Precision Immunotherapy

Precision Immunotherapy

What is precision immunotherapy?

 

 

Precision immunotherapy tailors immune modulating treatments to the biology of each patient. By integrating genetics and molecular signatures, we can predict which therapy is most likely to benefit an individual—and when to intervene—to change the course of disease.

By decoding the immune drivers behind neuroinflammatory and autoimmune disorders and applying advanced technologies such as multiomics profiling and AI driven analytics, Elixiron is advancing the real-world application of precision medicine. Multiomics approaches: spanning genomics, transcriptomics, proteomics, metabolomics enable a deep, systems level understanding of immune networks. AI powered knowledge graphs integrate these diverse data layers with clinical and biomarker information to reveal causal relationships, uncover new targets, and refine patient stratification in real time.

Together with partners across biotech, academia, and clinical networks, we aim to deliver better outcomes for patients and a more sustainable future for healthcare systems. 

 

Our approach to precision immunotherapy

We harness large, well annotated scientific and clinical datasets, enriched by multiomics profiling, to uncover disease mechanisms and translate them into smarter trials and smarter medicines that:

  • Identify high probability targets rooted in human biology and immune pathways, informed by multi-layered omics data.
  • Define biomarker based subgroups most likely to using patient segmentation models.
  • Design better clinical trials that enrich for the right patients and endpoints.
  • Co-develop diagnostics that guide treatment selection and monitor response in practice, with algorithms refined by continuous data integration.

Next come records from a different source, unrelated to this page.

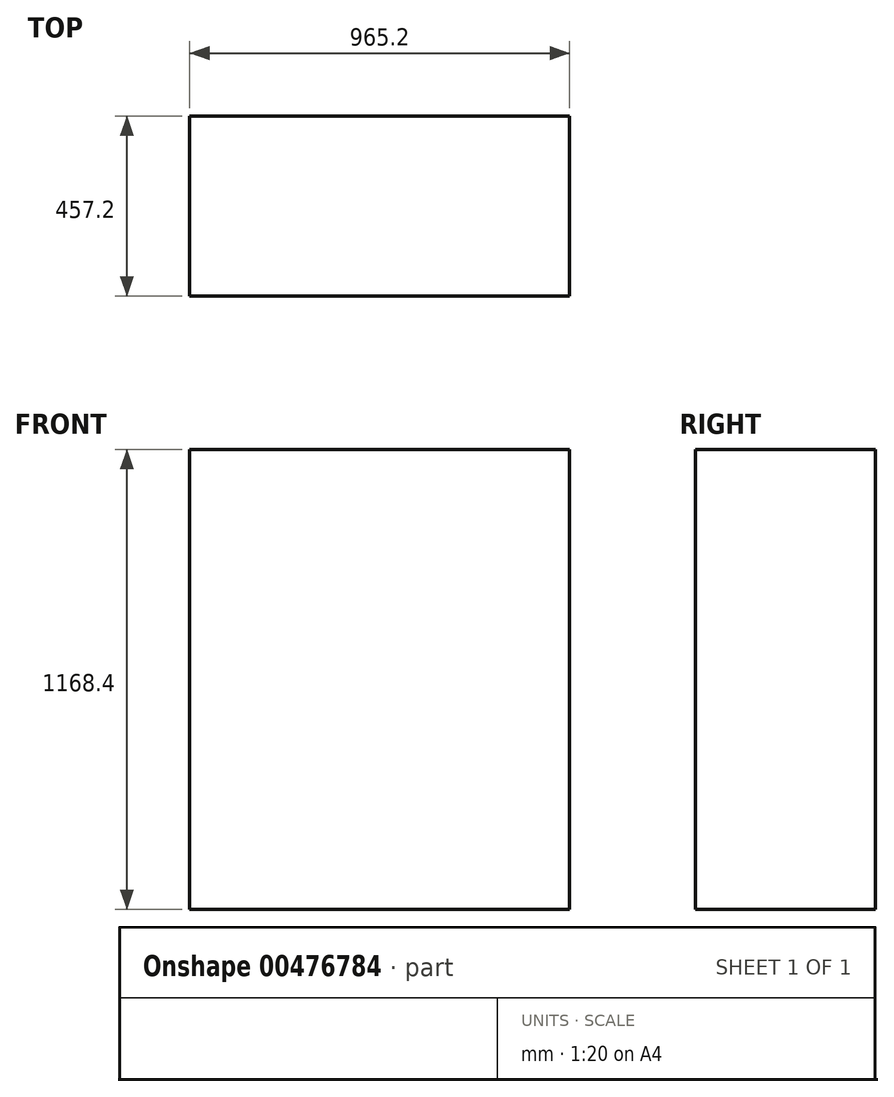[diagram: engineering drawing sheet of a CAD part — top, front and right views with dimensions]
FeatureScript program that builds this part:
annotation { "Feature Type Name" : "Feature", "Feature Type Description" : "" }
export const myFeature = defineFeature(function(context is Context, id is Id, definition is map)
    precondition{}
    {
        {
            var Q0;
            Q0=qCreatedBy(makeId("Top.planeOp"),FACE);
            var sketch = newSketch(context, id + "F0", { "sketchPlane" : qUnion([Q0])});
            skLineSegment(sketch, "E0.bottom", {"start": v(0, 0) * mm, "end": v(965.2, 0) * mm});
            skLineSegment(sketch, "E0.top", {"start": v(0, 457.2) * mm, "end": v(965.2, 457.2) * mm});
            skLineSegment(sketch, "E0.left", {"start": v(0, 0) * mm, "end": v(0, 457.2) * mm});
            skLineSegment(sketch, "E0.right", {"start": v(965.2, 0) * mm, "end": v(965.2, 457.2) * mm});
            skSolve(sketch);
        }
        {
            var Q0;
            Q0=qSketchRegion(id+"F0",true);
            extrude(context, id + "F1", {"entities" : qUnion([Q0]), "depth" : 1168.4 * mm});
        }
    });
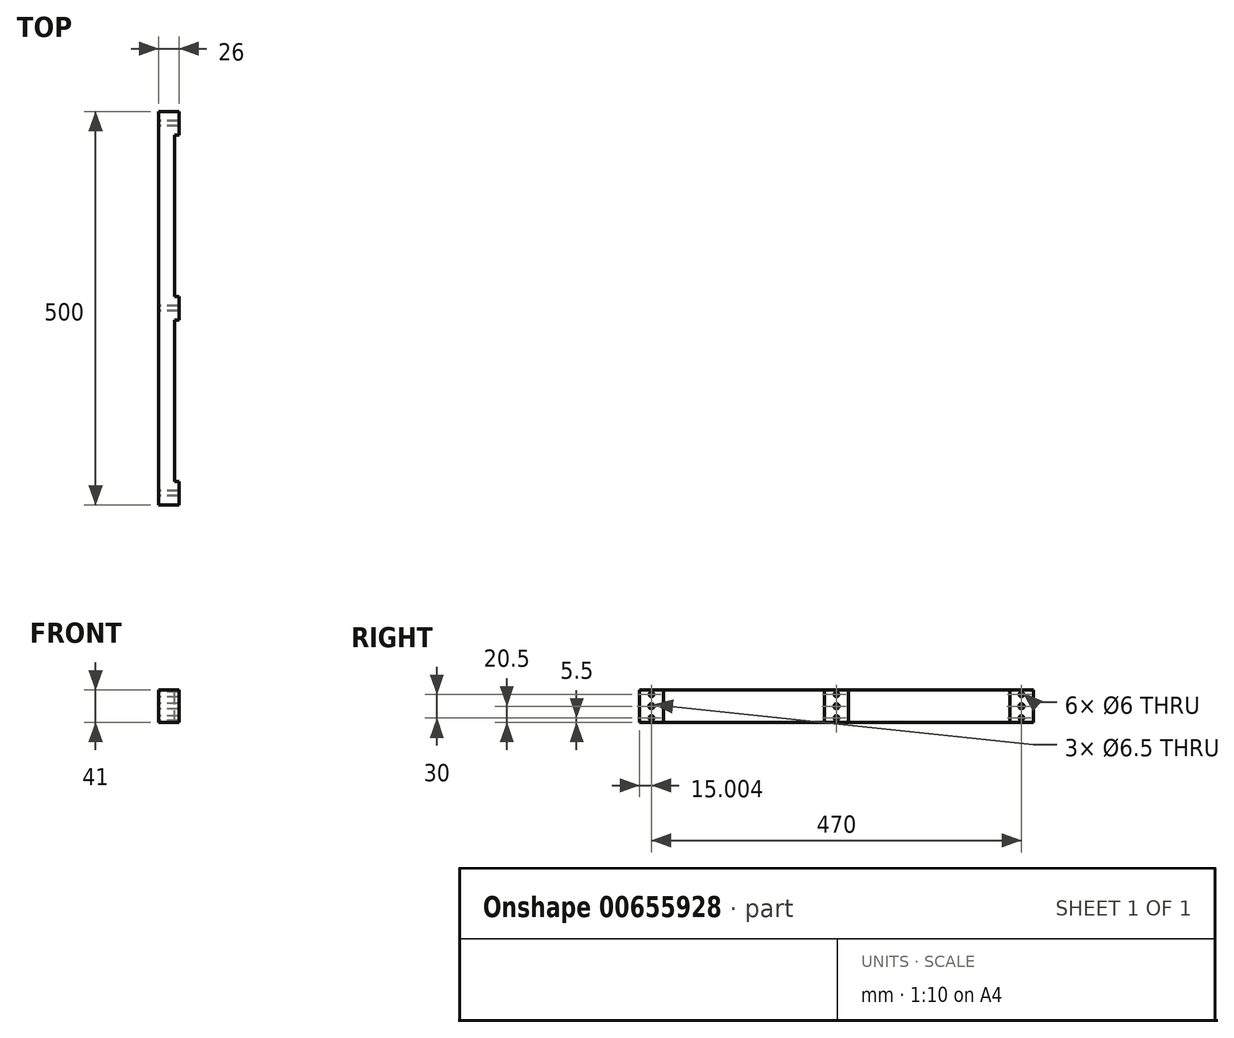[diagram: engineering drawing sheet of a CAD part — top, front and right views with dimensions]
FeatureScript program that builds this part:
annotation { "Feature Type Name" : "Feature", "Feature Type Description" : "" }
export const myFeature = defineFeature(function(context is Context, id is Id, definition is map)
    precondition{}
    {
        {
            var Q0;
            Q0=qCreatedBy(makeId("Right.planeOp"),FACE);
            var sketch = newSketch(context, id + "F0", { "sketchPlane" : qUnion([Q0])});
            skLineSegment(sketch, "E0.bottom", {"start": v(-358.97, 48.34) * mm, "end": v(141.03, 48.34) * mm});
            skLineSegment(sketch, "E0.top", {"start": v(-358.97, 7.34) * mm, "end": v(141.03, 7.34) * mm});
            skLineSegment(sketch, "E0.left", {"start": v(-358.97, 48.34) * mm, "end": v(-358.97, 7.34) * mm});
            skLineSegment(sketch, "E0.right", {"start": v(141.03, 48.34) * mm, "end": v(141.03, 7.34) * mm});
            skCircle(sketch, "E1", {"center": v(-343.97, 27.84) * mm, "radius": 3.25 * mm});
            skCircle(sketch, "E2", {"center": v(-108.97, 27.84) * mm, "radius": 3.25 * mm});
            skCircle(sketch, "E3", {"center": v(126.03, 27.84) * mm, "radius": 3.25 * mm});
            skCircle(sketch, "E4", {"center": v(-343.97, 42.84) * mm, "radius": 3 * mm});
            skCircle(sketch, "E5", {"center": v(-343.97, 12.84) * mm, "radius": 3 * mm});
            skCircle(sketch, "E6", {"center": v(-343.97, 27.84) * mm, "radius": 10 * mm, "construction": true});
            skCircle(sketch, "E7", {"center": v(-108.97, 42.84) * mm, "radius": 3 * mm});
            skCircle(sketch, "E8", {"center": v(-108.97, 12.84) * mm, "radius": 3 * mm});
            skCircle(sketch, "E9", {"center": v(126.03, 42.84) * mm, "radius": 3 * mm});
            skCircle(sketch, "E10", {"center": v(126.03, 12.84) * mm, "radius": 3 * mm});
            skCircle(sketch, "E11", {"center": v(-108.97, 27.84) * mm, "radius": 10 * mm, "construction": true});
            skCircle(sketch, "E12", {"center": v(126.03, 27.84) * mm, "radius": 10 * mm, "construction": true});
            skSolve(sketch);
        }
        {
            var Q0;
            Q0=makeQuery(id+"F0.imprint","IMPRINT",FACE,{"disambiguationData":[TD([[makeQuery(id+"F0.imprint","IMPRINT",EDGE,{"derivedFrom":sQuery(id+"F0.wireOp",EDGE,"E0.bottom")}),-1.0]])]});
            extrude(context, id + "F1", {"entities" : qUnion([Q0]), "depth" : 26 * mm, "offsetDistance" : 25 * mm});
        }
        {
            var Q0;
            Q0=makeQuery(id+"F1.opExtrude","SWEPT_FACE",FACE,{"disambiguationData":[OSD([sQuery(id+"F0.wireOp",EDGE,"E0.bottom")])]});
            var sketch = newSketch(context, id + "F2", { "sketchPlane" : qUnion([Q0])});
            skLineSegment(sketch, "E13.bottom", {"start": v(26, -328.97) * mm, "end": v(20, -328.97) * mm});
            skLineSegment(sketch, "E13.top", {"start": v(26, -123.97) * mm, "end": v(20, -123.97) * mm});
            skLineSegment(sketch, "E13.left", {"start": v(26, -328.97) * mm, "end": v(26, -123.97) * mm});
            skLineSegment(sketch, "E13.right", {"start": v(20, -328.97) * mm, "end": v(20, -123.97) * mm});
            skLineSegment(sketch, "E14.bottom", {"start": v(26, 111.03) * mm, "end": v(20, 111.03) * mm});
            skLineSegment(sketch, "E14.top", {"start": v(26, -93.97) * mm, "end": v(20, -93.97) * mm});
            skLineSegment(sketch, "E14.left", {"start": v(26, 111.03) * mm, "end": v(26, -93.97) * mm});
            skLineSegment(sketch, "E14.right", {"start": v(20, 111.03) * mm, "end": v(20, -93.97) * mm});
            skSolve(sketch);
        }
        {
            var Q0;
            Q0 = qSketchRegion(id + "F2", true);
            var Q1;
            Q1=makeQuery(id+"F1.opExtrude","SWEPT_FACE",FACE,{"disambiguationData":[OSD([sQuery(id+"F0.wireOp",EDGE,"E0.top")])]});
            extrude(context, id + "F3", {"entities" : qUnion([Q0]), "operationType" : NewBodyOperationType.REMOVE, "endBound" : BoundingType.UP_TO_SURFACE, "oppositeDirection" : true, "depth" : 25 * mm, "endBoundEntityFace" : qUnion([Q1]), "offsetDistance" : 25 * mm});
        }
    });
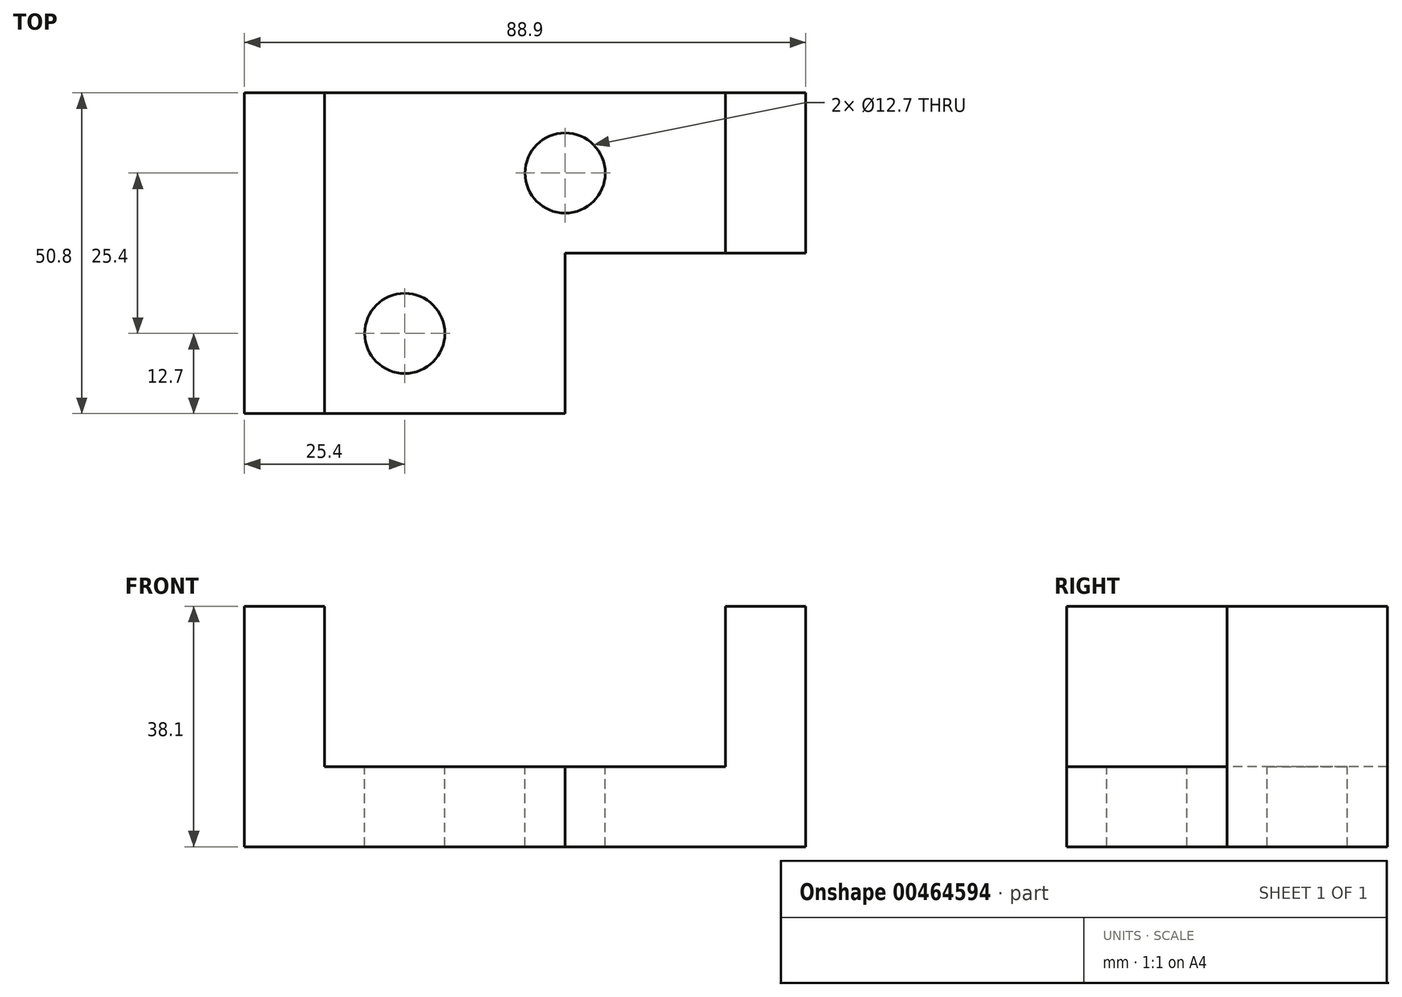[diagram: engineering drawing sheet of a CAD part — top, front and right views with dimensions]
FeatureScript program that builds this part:
annotation { "Feature Type Name" : "Feature", "Feature Type Description" : "" }
export const myFeature = defineFeature(function(context is Context, id is Id, definition is map)
    precondition{}
    {
        {
            var Q0;
            Q0=qCreatedBy(makeId("Front.planeOp"),FACE);
            var sketch = newSketch(context, id + "F0", { "sketchPlane" : qUnion([Q0])});
            skLineSegment(sketch, "E0.bottom", {"start": v(44.45, 19.05) * mm, "end": v(-44.45, 19.05) * mm});
            skLineSegment(sketch, "E0.top", {"start": v(44.45, -19.05) * mm, "end": v(-44.45, -19.05) * mm});
            skLineSegment(sketch, "E0.left", {"start": v(44.45, 19.05) * mm, "end": v(44.45, -19.05) * mm});
            skLineSegment(sketch, "E0.right", {"start": v(-44.45, 19.05) * mm, "end": v(-44.45, -19.05) * mm});
            skPoint(sketch, "E0.middle", {"position": v(0, 0) * mm});
            skSolve(sketch);
        }
        {
            var Q0;
            Q0=qSketchRegion(id+"F0",true);
            extrude(context, id + "F1", {"entities" : qUnion([Q0]), "depth" : 50.8 * mm});
        }
        {
            var Q0;
            Q0=makeQuery(id+"F1.opExtrude","CAP_FACE",FACE,{"disambiguationData":[OSD([sQuery(id+"F0.wireOp",EDGE,"E0.bottom"),sQuery(id+"F0.wireOp",EDGE,"E0.top"),sQuery(id+"F0.wireOp",EDGE,"E0.left"),sQuery(id+"F0.wireOp",EDGE,"E0.right")])],"isStart":false});
            var sketch = newSketch(context, id + "F2", { "sketchPlane" : qUnion([Q0])});
            skLineSegment(sketch, "E1", {"start": v(-44.45, 19.05) * mm, "end": v(-31.75, 19.05) * mm});
            skLineSegment(sketch, "E2", {"start": v(-31.75, -6.35) * mm, "end": v(-31.75, 19.05) * mm});
            skLineSegment(sketch, "E3", {"start": v(-31.75, -6.35) * mm, "end": v(31.75, -6.35) * mm});
            skLineSegment(sketch, "E4", {"start": v(31.75, -6.35) * mm, "end": v(31.75, 19.05) * mm});
            skLineSegment(sketch, "E5", {"start": v(31.75, 19.05) * mm, "end": v(44.45, 19.05) * mm});
            skSolve(sketch);
        }
        {
            var Q0;
            {var subQ0=sQuery(id+"F2.wireOp",EDGE,"E2");Q0=makeQuery(id+"F2.imprint","IMPRINT",FACE,{"disambiguationData":[TD([[makeQuery(id+"F2.imprint","IMPRINT",EDGE,{"derivedFrom":subQ0}),-1.0]])]});}
            extrude(context, id + "F3", {"entities" : qUnion([Q0]), "operationType" : NewBodyOperationType.REMOVE, "endBound" : BoundingType.THROUGH_ALL, "oppositeDirection" : true, "depth" : 25.4 * mm});
        }
        {
            var Q0;
            Q0=makeQuery(id+"F3.boolean.opBoolean","COPY",FACE,{"derivedFrom":makeQuery(id+"F3.opExtrude","SWEPT_FACE",FACE,{"disambiguationData":[OSD([sQuery(id+"F2.wireOp",EDGE,"E3")])]})});
            var sketch = newSketch(context, id + "F4", { "sketchPlane" : qUnion([Q0])});
            skPoint(sketch, "E6.startSnap0", {"position": v(6.35, -25.4) * mm});
            skLineSegment(sketch, "E7.bottom", {"start": v(6.35, -25.4) * mm, "end": v(31.75, -25.4) * mm});
            skLineSegment(sketch, "E7.top", {"start": v(6.35, -50.8) * mm, "end": v(31.75, -50.8) * mm});
            skLineSegment(sketch, "E7.left", {"start": v(6.35, -25.4) * mm, "end": v(6.35, -50.8) * mm});
            skLineSegment(sketch, "E7.right", {"start": v(31.75, -25.4) * mm, "end": v(31.75, -50.8) * mm});
            skSolve(sketch);
        }
        {
            var Q0;
            Q0=makeQuery(id+"F4.imprint","IMPRINT",FACE,{"disambiguationData":[TD([[makeQuery(id+"F4.imprint","IMPRINT",EDGE,{"derivedFrom":sQuery(id+"F4.wireOp",EDGE,"E7.bottom")}),-1.0]])]});
            extrude(context, id + "F5", {"entities" : qUnion([Q0]), "operationType" : NewBodyOperationType.REMOVE, "endBound" : BoundingType.THROUGH_ALL, "oppositeDirection" : true, "depth" : 25.4 * mm});
        }
        {
            var Q0;
            {var subQ1=sQuery(id+"F0.wireOp",EDGE,"E0.left");var subQ3=sQuery(id+"F0.wireOp",EDGE,"E0.bottom");Q0=makeQuery(id+"F3.boolean.opBoolean","SPLIT",FACE,{"disambiguationData":[TD([makeQuery(id+"F1.opExtrude","SWEPT_FACE",FACE,{"disambiguationData":[OSD([subQ1])]})])],"derivedFrom":makeQuery(id+"F1.opExtrude","SWEPT_FACE",FACE,{"disambiguationData":[OSD([subQ3])]})});}
            var sketch = newSketch(context, id + "F6", { "sketchPlane" : qUnion([Q0])});
            skLineSegment(sketch, "E8.bottom", {"start": v(31.75, -25.4) * mm, "end": v(44.45, -25.4) * mm});
            skLineSegment(sketch, "E8.top", {"start": v(31.75, -50.8) * mm, "end": v(44.45, -50.8) * mm});
            skLineSegment(sketch, "E8.left", {"start": v(31.75, -25.4) * mm, "end": v(31.75, -50.8) * mm});
            skLineSegment(sketch, "E8.right", {"start": v(44.45, -25.4) * mm, "end": v(44.45, -50.8) * mm});
            skSolve(sketch);
        }
        {
            var Q0;
            Q0=makeQuery(id+"F6.imprint","IMPRINT",FACE,{"disambiguationData":[TD([[makeQuery(id+"F6.imprint","IMPRINT",EDGE,{"derivedFrom":sQuery(id+"F6.wireOp",EDGE,"E8.bottom")}),-1.0]])]});
            extrude(context, id + "F7", {"entities" : qUnion([Q0]), "operationType" : NewBodyOperationType.REMOVE, "endBound" : BoundingType.THROUGH_ALL, "oppositeDirection" : true, "depth" : 25.4 * mm});
        }
        {
            var Q0;
            Q0=makeQuery(id+"F3.boolean.opBoolean","COPY",FACE,{"derivedFrom":makeQuery(id+"F3.opExtrude","SWEPT_FACE",FACE,{"disambiguationData":[OSD([sQuery(id+"F2.wireOp",EDGE,"E3")])]})});
            var sketch = newSketch(context, id + "F8", { "sketchPlane" : qUnion([Q0])});
            skCircle(sketch, "E9", {"center": v(6.35, -12.7) * mm, "radius": 6.35 * mm});
            skSolve(sketch);
        }
        {
            var Q0;
            Q0=makeQuery(id+"F8.imprint","IMPRINT",FACE,{"disambiguationData":[TD([[makeQuery(id+"F8.imprint","IMPRINT",EDGE,{"derivedFrom":sQuery(id+"F8.wireOp",EDGE,"E9")}),1.0]])]});
            extrude(context, id + "F9", {"entities" : qUnion([Q0]), "operationType" : NewBodyOperationType.REMOVE, "endBound" : BoundingType.THROUGH_ALL, "oppositeDirection" : true, "depth" : 25.4 * mm});
        }
        {
            var Q0;
            Q0=makeQuery(id+"F3.boolean.opBoolean","COPY",FACE,{"derivedFrom":makeQuery(id+"F3.opExtrude","SWEPT_FACE",FACE,{"disambiguationData":[OSD([sQuery(id+"F2.wireOp",EDGE,"E3")])]})});
            var sketch = newSketch(context, id + "F10", { "sketchPlane" : qUnion([Q0])});
            skLineSegment(sketch, "E10", {"start": v(6.35, -50.8) * mm, "end": v(-19.05, -50.8) * mm});
            skLineSegment(sketch, "E11", {"start": v(6.35, -25.4) * mm, "end": v(6.35, -38.1) * mm});
            skPoint(sketch, "E12", {"position": v(-19.05, -38.1) * mm});
            skCircle(sketch, "E13", {"center": v(-19.05, -38.1) * mm, "radius": 6.35 * mm});
            skSolve(sketch);
        }
        {
            var Q0;
            Q0=makeQuery(id+"F10.imprint","IMPRINT",FACE,{"disambiguationData":[TD([[makeQuery(id+"F10.imprint","IMPRINT",EDGE,{"derivedFrom":sQuery(id+"F10.wireOp",EDGE,"E13")}),1.0]])]});
            extrude(context, id + "F11", {"entities" : qUnion([Q0]), "operationType" : NewBodyOperationType.REMOVE, "endBound" : BoundingType.THROUGH_ALL, "oppositeDirection" : true, "depth" : 25.4 * mm});
        }
    });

Across our pipeline, we aim to match the precise immune target to the right patient at the right time, and intervene earlier to prevent progression.

 

Disease Spotlights

 

In vitiligo, our lead candidate Indemakitug, an anti-IFN-γ monoclonal antibody, targets the IFN-γ driven chemokine axis (CXCL9/CXCL10) that recruits cytotoxic T cells to melanocytes, sustaining depigmentation. By neutralizing IFN-γ, this approach disrupts the feed-forward immune loop and enables repigmentation. Evaluation includes standardized endpoints such as VASI and F-VASI scores, complemented by high-resolution dermal imaging for objective lesion quantification. Pharmacodynamic biomarkers, including reductions in IFN-γ signatures, CXCL9/CXCL10 levels, are used to assess biological response. A near-term goal is the development of a minimally invasive biomarker panel combining blood and skin readouts to guide initiation, optimize combination strategies, and monitor treatment effects in clinical practice.

 

 

In Alzheimer’s disease, our lead candidate Enrupatinib, a selective CSF-1R inhibitor, targets microglial activation, a key driver of neuroinflammation, synaptic dysfunction, and neurodegeneration. The program combines multi-omics biomarkers (YKL-40, sTREM2, GFAP, cytokines, transcriptomic signatures, NfL, p-tau) with MRI and PET imaging to evaluate neuroinflammation and therapeutic impact. Clinical assessments include composite cognitive measures to capture functional change. In the near term, we aim to establish a blood-based biomarker panel integrating inflammatory and neurodegeneration markers, validated against imaging and clinical outcomes, to enable precise patient selection and ongoing monitoring.